The prime minister rejected Thaksin's call, made a night earlier in an angry video address to the rally, for the dissolution of the Lower House, and told reporters his priority was to end months of political turmoil in the kingdom.
"I'm not sure what Thaksin wants. Sometimes he says he wants constitutional amendments first, but this time he proposed house dissolution, which he has never mentioned before," Abhisit said.
"I think stability is most crucial to our country... I don't think we can organise orderly and peaceful free and fair elections under these circumstances of serious conflict," he added.

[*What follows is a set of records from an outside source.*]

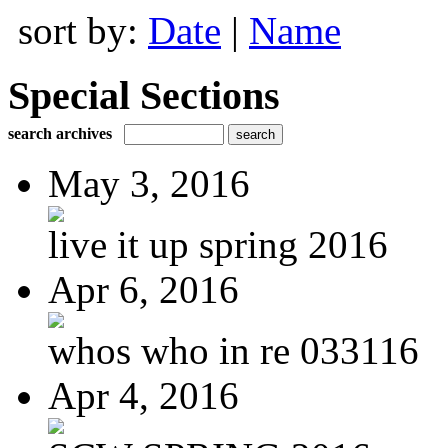
sort by:
Date
|
Name
Special Sections
search archives
May 3, 2016
live it up spring 2016
Apr 6, 2016
whos who in re 033116
Apr 4, 2016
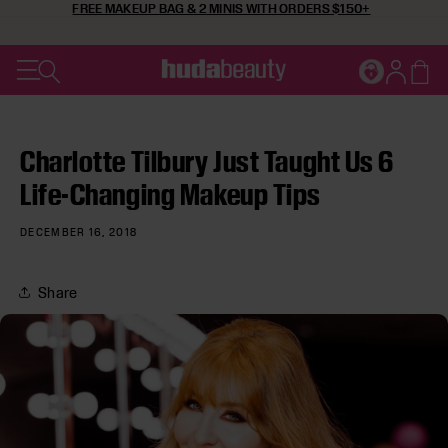
FREE MAKEUP BAG & 2 MINIS WITH ORDERS $150+
SKIP TO CONTENT
Cart
JOIN HUDA'
Log in
Charlotte Tilbury Just Taught Us 6
Life-Changing Makeup Tips
DECEMBER 16, 2018
Share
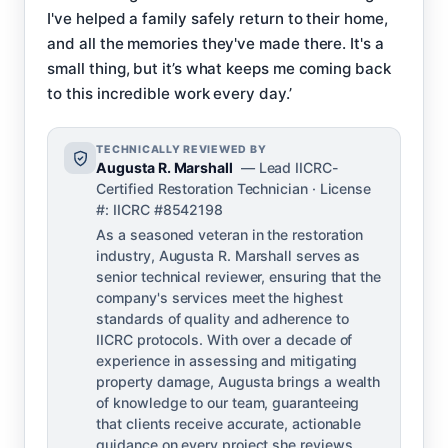
I've helped a family safely return to their home,
and all the memories they've made there. It's a
small thing, but it’s what keeps me coming back
to this incredible work every day.’
TECHNICALLY REVIEWED BY
Augusta R. Marshall
— Lead IICRC-
Certified Restoration Technician · License
#: IICRC #8542198
As a seasoned veteran in the restoration
industry, Augusta R. Marshall serves as
senior technical reviewer, ensuring that the
company's services meet the highest
standards of quality and adherence to
IICRC protocols. With over a decade of
experience in assessing and mitigating
property damage, Augusta brings a wealth
of knowledge to our team, guaranteeing
that clients receive accurate, actionable
guidance on every project she reviews.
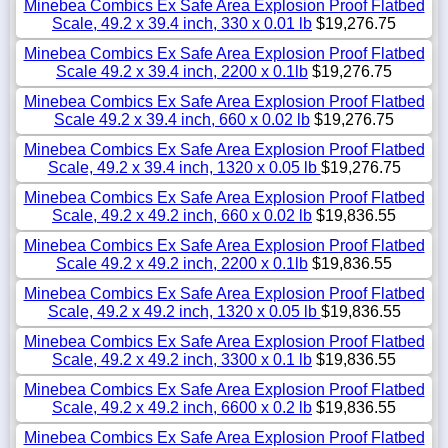
Minebea Combics Ex Safe Area Explosion Proof Flatbed
Scale, 49.2 x 39.4 inch, 330 x 0.01 lb
$19,276.75
Minebea Combics Ex Safe Area Explosion Proof Flatbed
Scale 49.2 x 39.4 inch, 2200 x 0.1lb
$19,276.75
Minebea Combics Ex Safe Area Explosion Proof Flatbed
Scale 49.2 x 39.4 inch, 660 x 0.02 lb
$19,276.75
Minebea Combics Ex Safe Area Explosion Proof Flatbed
Scale, 49.2 x 39.4 inch, 1320 x 0.05 lb
$19,276.75
Minebea Combics Ex Safe Area Explosion Proof Flatbed
Scale, 49.2 x 49.2 inch, 660 x 0.02 lb
$19,836.55
Minebea Combics Ex Safe Area Explosion Proof Flatbed
Scale 49.2 x 49.2 inch, 2200 x 0.1lb
$19,836.55
Minebea Combics Ex Safe Area Explosion Proof Flatbed
Scale, 49.2 x 49.2 inch, 1320 x 0.05 lb
$19,836.55
Minebea Combics Ex Safe Area Explosion Proof Flatbed
Scale, 49.2 x 49.2 inch, 3300 x 0.1 lb
$19,836.55
Minebea Combics Ex Safe Area Explosion Proof Flatbed
Scale, 49.2 x 49.2 inch, 6600 x 0.2 lb
$19,836.55
Minebea Combics Ex Safe Area Explosion Proof Flatbed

But the premier would not be drawn on Thaksin's assertion that the revered king's advisors were responsible for a coup against him in 2006.

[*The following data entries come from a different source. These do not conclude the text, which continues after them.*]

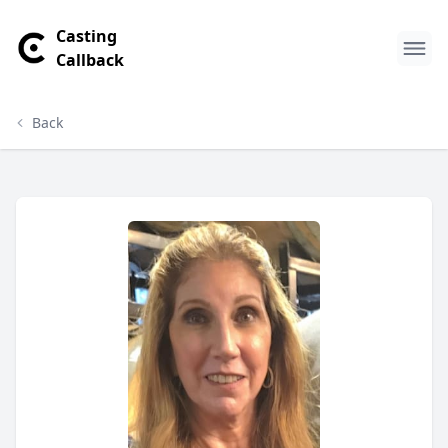
Casting
Callback
Back
Cynthia Pigno Profile
Profile Overview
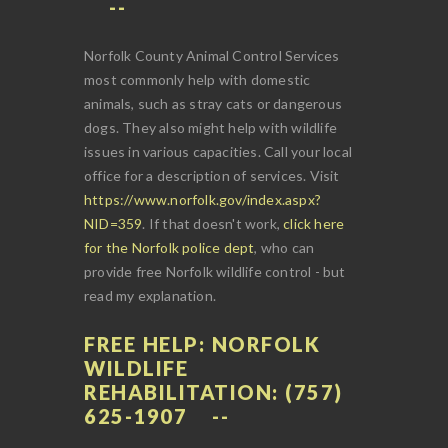
Norfolk County Animal Control Services
most commonly help with domestic
animals, such as stray cats or dangerous
dogs. They also might help with wildlife
issues in various capacities. Call your local
office for a description of services. Visit
https://www.norfolk.gov/index.aspx?
NID=359
. If that doesn't work,
click here
for the Norfolk police dept
, who can
provide free Norfolk wildlife control - but
read my explanation.
FREE HELP: NORFOLK
WILDLIFE
REHABILITATION: (757)
625-1907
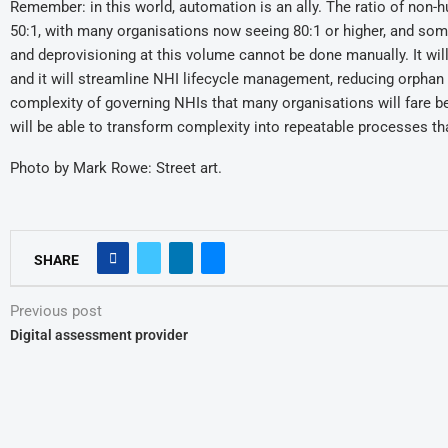
Remember: in this world, automation is an ally. The ratio of non
50:1, with many organisations now seeing 80:1 or higher, and some 
and deprovisioning at this volume cannot be done manually. It wi
and it will streamline NHI lifecycle management, reducing orphan 
complexity of governing NHIs that many organisations will fare b
will be able to transform complexity into repeatable processes th
Photo by Mark Rowe: Street art.
SHARE
Previous post
Digital assessment provider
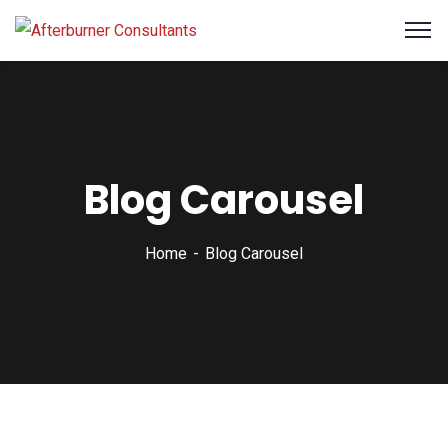
Blog Carousel
Home
Blog Carousel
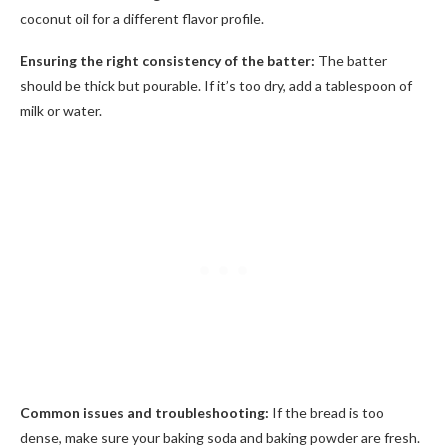
coconut oil for a different flavor profile.
Ensuring the right consistency of the batter:
The batter
should be thick but pourable. If it’s too dry, add a tablespoon of
milk or water.
Common issues and troubleshooting:
If the bread is too
dense, make sure your baking soda and baking powder are fresh.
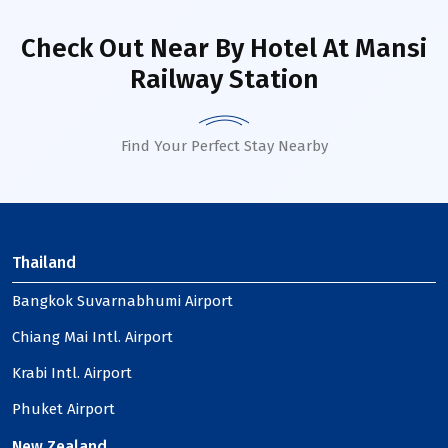
Check Out Near By Hotel
At Mansi
Railway Station
Find Your Perfect Stay Nearby
Thailand
Bangkok Suvarnabhumi Airport
Chiang Mai Intl. Airport
Krabi Intl. Airport
Phuket Airport
New Zealand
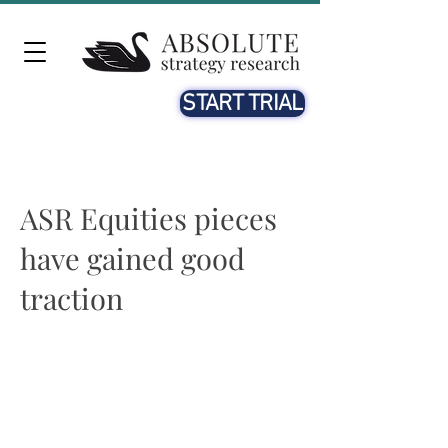
START TRIAL
ASR Equities pieces
have gained good
traction
Beth McCann
21st OCT. 2020
See John Authers quoting us in his piece on Bloomberg.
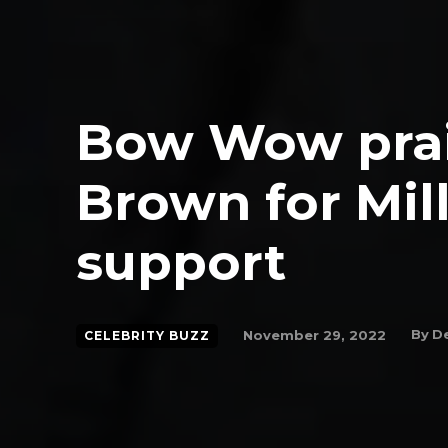
Bow Wow prai
Brown for Mil
support
By
De
November 29, 2022
CELEBRITY BUZZ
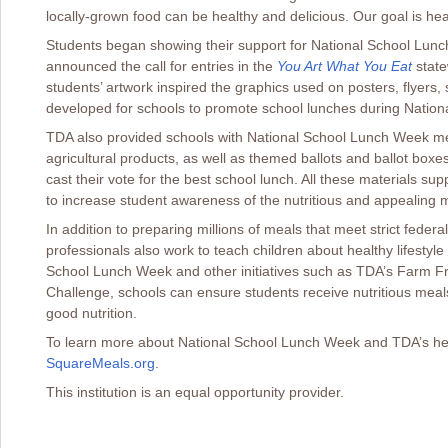
locally-grown food can be healthy and delicious. Our goal is hea
Students began showing their support for National School Lu
announced the call for entries in the
You Art What You Eat
state
students’ artwork inspired the graphics used on posters, flyers
developed for schools to promote school lunches during Natio
TDA also provided schools with National School Lunch Week me
agricultural products, as well as themed ballots and ballot boxes
cast their vote for the best school lunch. All these materials su
to increase student awareness of the nutritious and appealing
In addition to preparing millions of meals that meet strict federa
professionals also work to teach children about healthy lifestyle 
School Lunch Week and other initiatives such as TDA’s Farm F
Challenge, schools can ensure students receive nutritious mea
good nutrition.
To learn more about National School Lunch Week and TDA’s healthy
SquareMeals.org
.
This institution is an equal opportunity provider.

The fugitive former prime minister told tens of thousands of his loyal supporters that ex-premiers General Prem Tinsulanonda and General Surayud Chulanont were behind the coup that unseated him and "led to all this mess."
Prem led the country's government during the 1980s, while Surayud was in charge of the military-led administration that ran the country following Thaksin's ouster until elections in December 2007.

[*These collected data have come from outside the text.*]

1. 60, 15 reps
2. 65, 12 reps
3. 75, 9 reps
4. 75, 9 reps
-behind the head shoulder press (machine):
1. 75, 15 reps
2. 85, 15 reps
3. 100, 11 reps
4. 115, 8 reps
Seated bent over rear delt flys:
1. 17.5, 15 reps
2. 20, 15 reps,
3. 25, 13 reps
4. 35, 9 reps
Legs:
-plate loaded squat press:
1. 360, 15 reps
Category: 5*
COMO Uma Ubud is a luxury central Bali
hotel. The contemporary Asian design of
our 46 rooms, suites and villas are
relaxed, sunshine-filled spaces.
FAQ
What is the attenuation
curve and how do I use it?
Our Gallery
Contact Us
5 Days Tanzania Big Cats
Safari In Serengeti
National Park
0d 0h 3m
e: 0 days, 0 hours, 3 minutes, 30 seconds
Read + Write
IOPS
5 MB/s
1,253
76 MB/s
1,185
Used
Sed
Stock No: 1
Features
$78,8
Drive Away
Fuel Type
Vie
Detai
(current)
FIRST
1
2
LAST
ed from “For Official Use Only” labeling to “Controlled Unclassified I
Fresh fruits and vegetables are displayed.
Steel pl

Both now act as key advisors to the country's king.
"It's all an old story," Abhisit said. "All those who have been implicated must answer the claims themselves."
Surayud is expected to address media at Bangkok's Suvarnabhumi airport later Saturday.
Police said 3,200 officers and 6,000 soldiers were manning the rally site, but the situation was calm.
"There are around 1,300 protesters in front of Government House. The situation is peaceful," police spokesman Major General Suporn Phansua told AFP.
Spurred on by Thaksin's address, protest leaders dressed in red to signal their loyalty to Thaksin vowed on Friday to remain on the street indefinitely.
"We will continue to stay here. Now the 'red shirts' have gained too much momentum to be stopped," protest leader Nattawut Saikuar said.
The rally's numbers have dwindled during the day since Thursday, but swelled to tens of thousands of people each evening for Thaksin's speeches. Thaksin is due to speak to the crowd again late Saturday.
British-born Abhisit has said he will not seek the group's dispersal by force.
Thaksin, currently living in exile to avoid a two-year jail sentence for corruption, is awaiting a further court hearing on 2.2 billion dollars of his frozen assets.
During his 75-minute video address, beamed via a giant screen on the rally's stage, he called for fresh elections but promised he would not stand himself.
The populist politicial still attracts widespread support among the rural poor, while the country's elite accuse him of graft and authoritarianism.
Abhisit's opponents accuse him of being a puppet of Thailand's powerful army, which led the ouster of Thaksin nearly three years ago following months of protests by the royalist People's Alliance for Democracy (PAD).
The current Democrat-led coalition formed an administration in December following a controversial court decision to dissolve the previous government.